**WORK INSTRUCTION:** The response should be a precise copy of every entry.

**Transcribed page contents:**
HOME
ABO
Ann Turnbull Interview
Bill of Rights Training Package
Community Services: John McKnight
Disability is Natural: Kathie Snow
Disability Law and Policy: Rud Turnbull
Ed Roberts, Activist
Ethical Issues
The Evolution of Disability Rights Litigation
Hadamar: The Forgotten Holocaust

**TASK SOLUTION:**
HOME
ABO
Ann Turnbull Interview
Bill of Rights Training Package
Community Services: John McKnight
Disability is Natural: Kathie Snow
Disability Law and Policy: Rud Turnbull
Ed Roberts, Activist
Ethical Issues
The Evolution of Disability Rights Litigation
Hadamar: The Forgotten Holocaust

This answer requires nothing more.